The financial year ended in March and individuals are looking to file their tax returns within the due date 31st July. If you are a salaried employee, you must have received Form 16 from your employer. This is a very important form and is required when you are filing your taxes yourself or if you are taking expert help for filing your IT return. Being a salaried employee, you should be conversant with the meaning of Form 16. But what if you are not? What if you are a new employee still understanding at financial straws to make sense of filing your taxes? Wouldn’t you need help?
Of course you would! So, let’s understand what Form 16 exactly is.
What is Form 16?
Employers generally deduct TDS from your salary. In that case, the Income Tax Act mandates your employer to issue a certificate detailing the TDS deducted and deposited to department of Income Tax. Thus, Form 16 is that certificate which your employer issues detailing your taxable income and the TDS already been deducted by him.
Why is Form 16 required?
The form-16 contains the details of the TDS already deposited by your employer, so it helps you in estimation of your correct tax liability, what has been already paid and balance payable if any.
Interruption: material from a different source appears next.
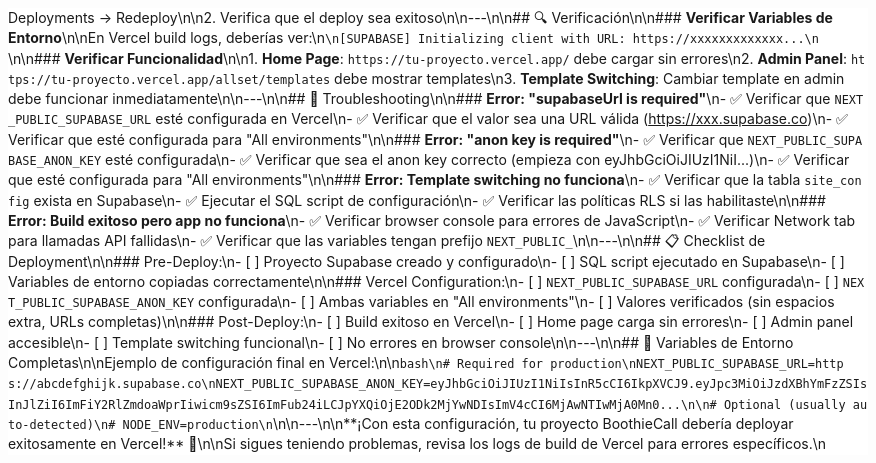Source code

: Deployments → Redeploy\n\n2. Verifica que el deploy sea exitoso\n\n---\n\n## 🔍 Verificación\n\n### **Verificar Variables de Entorno**\n\nEn Vercel build logs, deberías ver:\n`\n[SUPABASE] Initializing client with URL: https://xxxxxxxxxxxxx...\n`\n\n### **Verificar Funcionalidad**\n\n1. **Home Page**: `https://tu-proyecto.vercel.app/` debe cargar sin errores\n2. **Admin Panel**: `https://tu-proyecto.vercel.app/allset/templates` debe mostrar templates\n3. **Template Switching**: Cambiar template en admin debe funcionar inmediatamente\n\n---\n\n## 🚨 Troubleshooting\n\n### **Error: \"supabaseUrl is required\"**\n- ✅ Verificar que `NEXT_PUBLIC_SUPABASE_URL` esté configurada en Vercel\n- ✅ Verificar que el valor sea una URL válida (https://xxx.supabase.co)\n- ✅ Verificar que esté configurada para \"All environments\"\n\n### **Error: \"anon key is required\"**\n- ✅ Verificar que `NEXT_PUBLIC_SUPABASE_ANON_KEY` esté configurada\n- ✅ Verificar que sea el anon key correcto (empieza con eyJhbGciOiJIUzI1NiI...)\n- ✅ Verificar que esté configurada para \"All environments\"\n\n### **Error: Template switching no funciona**\n- ✅ Verificar que la tabla `site_config` exista en Supabase\n- ✅ Ejecutar el SQL script de configuración\n- ✅ Verificar las políticas RLS si las habilitaste\n\n### **Error: Build exitoso pero app no funciona**\n- ✅ Verificar browser console para errores de JavaScript\n- ✅ Verificar Network tab para llamadas API fallidas\n- ✅ Verificar que las variables tengan prefijo `NEXT_PUBLIC_`\n\n---\n\n## 📋 Checklist de Deployment\n\n### Pre-Deploy:\n- [ ] Proyecto Supabase creado y configurado\n- [ ] SQL script ejecutado en Supabase\n- [ ] Variables de entorno copiadas correctamente\n\n### Vercel Configuration:\n- [ ] `NEXT_PUBLIC_SUPABASE_URL` configurada\n- [ ] `NEXT_PUBLIC_SUPABASE_ANON_KEY` configurada\n- [ ] Ambas variables en \"All environments\"\n- [ ] Valores verificados (sin espacios extra, URLs completas)\n\n### Post-Deploy:\n- [ ] Build exitoso en Vercel\n- [ ] Home page carga sin errores\n- [ ] Admin panel accesible\n- [ ] Template switching funcional\n- [ ] No errores en browser console\n\n---\n\n## 🔧 Variables de Entorno Completas\n\nEjemplo de configuración final en Vercel:\n\n`bash\n# Required for production\nNEXT_PUBLIC_SUPABASE_URL=https://abcdefghijk.supabase.co\nNEXT_PUBLIC_SUPABASE_ANON_KEY=eyJhbGciOiJIUzI1NiIsInR5cCI6IkpXVCJ9.eyJpc3MiOiJzdXBhYmFzZSIsInJlZiI6ImFiY2RlZmdoaWprIiwicm9sZSI6ImFub24iLCJpYXQiOjE2ODk2MjYwNDIsImV4cCI6MjAwNTIwMjA0Mn0...\n\n# Optional (usually auto-detected)\n# NODE_ENV=production\n`\n\n---\n\n**¡Con esta configuración, tu proyecto BoothieCall debería deployar exitosamente en Vercel!** 🚀\n\nSi sigues teniendo problemas, revisa los logs de build de Vercel para errores específicos.\n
What if you don’t have Form 16?
Though it is highly not practicable, you might not get Form 16 from your employer unless and otherwise an unavoidable circumstance. This does not, however, mean that you cannot file your taxes correctly. Taxes can be filed even without a Form 16 if you know how. So, here are the steps which can be followed for filing your Income Tax Returns even if you don’t have a Form 16.
Filing income tax without Form 16
Step 1 – Accumulate (or) Consolidate all your payslips
While Form 16 lists your taxable income, the same can be found out from your Payslips as well. So, start by collecting your Payslips to figure out what your taxable income actually is.
Step 2 – Make use of Form 26AS
Form 26AS is an annual statement which shows your tax related information. It highlights the tax received by the Government through TDS deducted on your incomes from all sources. Your Payslips show the salary you received and Form 26AS shows the TDS already deducted from the salary. Both these documents can be used to find out the tax your employer or other’s already been deducted by way of TDS.
Step 3 – Compute and claim your deductions
There are various types of deductions which you can claim from your salary income. These are non-taxable items which lower your taxable income and include House Rent Allowance, Leave Travel Allowance, reimbursements, Section 80C deductions on investments, etc.
Step 4 – Add income from all other sources
Besides your salary income, you might have income from other sources as well. For instance, you might have interest income from your savings bank account or Fixed Deposit account, gains from shares and mutual funds, rental income, capital gains, etc. Add up these incomes to your salary income and identify the exemptions available for individual head of income.
Step 5 – Identify the tax filing form
You should know which tax form should be used if you are filing your taxes yourself. As a salaried employee, the relevant tax forms for you include ITR 1, ITR 2, ITR 2A, Form 3, Form 4 and Form 4A. Use the relevant form for filling up your income details. If you are using ITR 2, ITR 2A and ITR 4, you would have to provide a detailed salary break-up showing allowances and perquisites and whether or not they are taxable.
Step 6 – Compute your tax liability
After you have followed the above steps, you would have the numbers to calculate your tax liability. The next step, therefore, would be to find out what is your actual tax liability. Compare the figure with the TDS already deposited. If your TDS deposition is higher than the actual tax liability, you can claim a tax refund from the department. On the contrary, if your tax liability is higher than the TDS deposited, you would have to pay additional tax called as self-assessment tax.
Step 7 – File your return
After filling up the ITR form, submit it and file your tax return by July 31st.